#### Instruction:
Transcribe every line of text in the material below without any alteration, leaving out the pictures.
────────────────────────────────────────
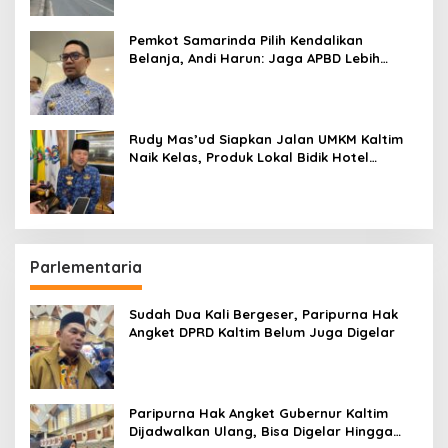
Pemkot Samarinda Pilih Kendalikan
Belanja, Andi Harun: Jaga APBD Lebih
Penting daripada Berutang
Rudy Mas’ud Siapkan Jalan UMKM Kaltim
Naik Kelas, Produk Lokal Bidik Hotel
hingga Bandara
Parlementaria
Sudah Dua Kali Bergeser, Paripurna Hak
Angket DPRD Kaltim Belum Juga Digelar
Paripurna Hak Angket Gubernur Kaltim
Dijadwalkan Ulang, Bisa Digelar Hingga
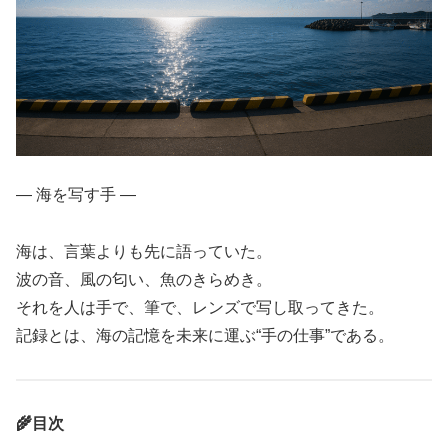
― 海を写す手 ―
海は、言葉よりも先に語っていた。
波の音、風の匂い、魚のきらめき。
それを人は手で、筆で、レンズで写し取ってきた。
記録とは、海の記憶を未来に運ぶ“手の仕事”である。
🌾目次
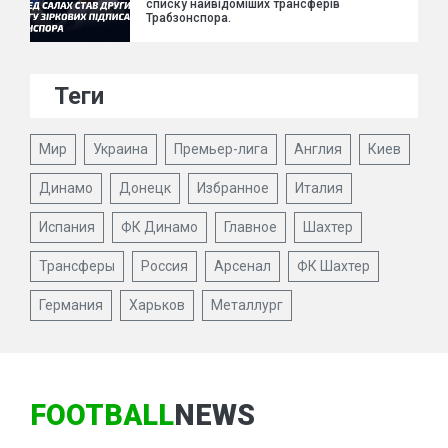
списку найвідоміших трансферів
Трабзонспора.
Теги
Мир
Украина
Премьер-лига
Англия
Киев
Динамо
Донецк
Избранное
Италия
Испания
ФК Динамо
Главное
Шахтер
Трансферы
Россия
Арсенал
ФК Шахтер
Германия
Харьков
Металлург
FOOTBALL
NEWS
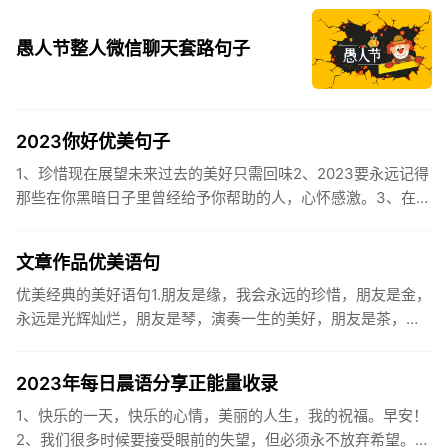
迎...
愚人节整人微信聊天套路句子
2023你好优美句子
1、珍惜现在展望未来过去的美好只需回味2、2023要永远记得
那些在你黑暗日子里曾经给予你帮助的人，心怀感激。3、在苦
也要坚持，在累也要拼搏。再见了，2023年!你好，2023年...
文章作品优美语句
优美经典的美好语句1.朋友是缘，我会永远的珍惜，朋友是金，
永远是光辉灿烂，朋友是琴，演奏一生的美好，朋友是茶，品
味一生的清香，朋友是笔，写岀一生的幸福，朋友是歌，唱岀
一辈子温暖...
2023年每日晨语分享正能量收录
1、快乐的一天，快乐的心情，美丽的人生，我的祝福。早安！
2、我们很多时候要接受眼前的失望，但必须永不放弃希望。早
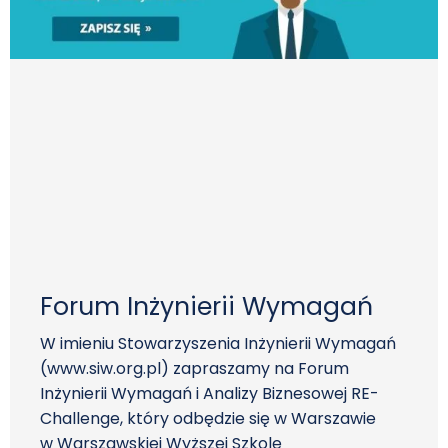
Forum Inżynierii Wymagań
W imieniu Stowarzyszenia Inżynierii Wymagań
(www.siw.org.pl) zapraszamy na Forum
Inżynierii Wymagań i Analizy Biznesowej RE-
Challenge, który odbędzie się w Warszawie
w Warszawskiej Wyższej Szkole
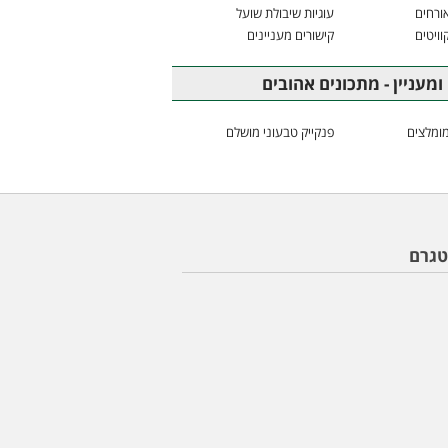
ורחים
עוגיות שיבולת שועל
וויטים
קישורים מעניינים
ומעניין - מתכונים אהובים
ומלצים
פנקייק טבעוני מושלם
טגרם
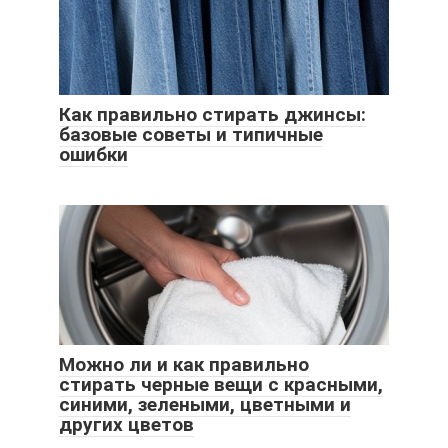
Как правильно стирать джинсы:
базовые советы и типичные
ошибки
Можно ли и как правильно
стирать черные вещи с красными,
синими, зелеными, цветными и
других цветов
────────────────────────────────────────
#### Reply to the task:
Pemkot Samarinda Pilih Kendalikan
Belanja, Andi Harun: Jaga APBD Lebih
Penting daripada Berutang
Rudy Mas’ud Siapkan Jalan UMKM Kaltim
Naik Kelas, Produk Lokal Bidik Hotel
hingga Bandara
Parlementaria
Sudah Dua Kali Bergeser, Paripurna Hak
Angket DPRD Kaltim Belum Juga Digelar
Paripurna Hak Angket Gubernur Kaltim
Dijadwalkan Ulang, Bisa Digelar Hingga
― 海を写す手 ―
海は、言葉よりも先に語っていた。
波の音、風の匂い、魚のきらめき。
それを人は手で、筆で、レンズで写し取ってきた。
記録とは、海の記憶を未来に運ぶ“手の仕事”である。
🌾目次
списку найвідоміших трансферів
Трабзонспора.
Теги
Мир
Украина
Премьер-лига
Англия
Киев
Динамо
Донецк
Избранное
Италия
Испания
ФК Динамо
Главное
Шахтер
Трансферы
Россия
Арсенал
ФК Шахтер
Германия
Харьков
Металлург
FOOTBALL
NEWS
迎...
愚人节整人微信聊天套路句子
2023你好优美句子
1、珍惜现在展望未来过去的美好只需回味2、2023要永远记得
那些在你黑暗日子里曾经给予你帮助的人，心怀感激。3、在苦
也要坚持，在累也要拼搏。再见了，2023年!你好，2023年...
文章作品优美语句
优美经典的美好语句1.朋友是缘，我会永远的珍惜，朋友是金，
永远是光辉灿烂，朋友是琴，演奏一生的美好，朋友是茶，品
味一生的清香，朋友是笔，写岀一生的幸福，朋友是歌，唱岀
一辈子温暖...
2023年每日晨语分享正能量收录
1、快乐的一天，快乐的心情，美丽的人生，我的祝福。早安！
2、我们很多时候要接受眼前的失望，但必须永不放弃希望。早
Forum Inżynierii Wymagań
W imieniu Stowarzyszenia Inżynierii Wymagań
(www.siw.org.pl) zapraszamy na Forum
Inżynierii Wymagań i Analizy Biznesowej RE-
Challenge, który odbędzie się w Warszawie
w Warszawskiej Wyższej Szkole
ורחים
עוגיות שיבולת שועל
וויטים
קישורים מעניינים
ומעניין - מתכונים אהובים
ומלצים
פנקייק טבעוני מושלם
טגרם
Как правильно стирать джинсы:
базовые советы и типичные
ошибки
Можно ли и как правильно
стирать черные вещи с красными,
синими, зелеными, цветными и
других цветов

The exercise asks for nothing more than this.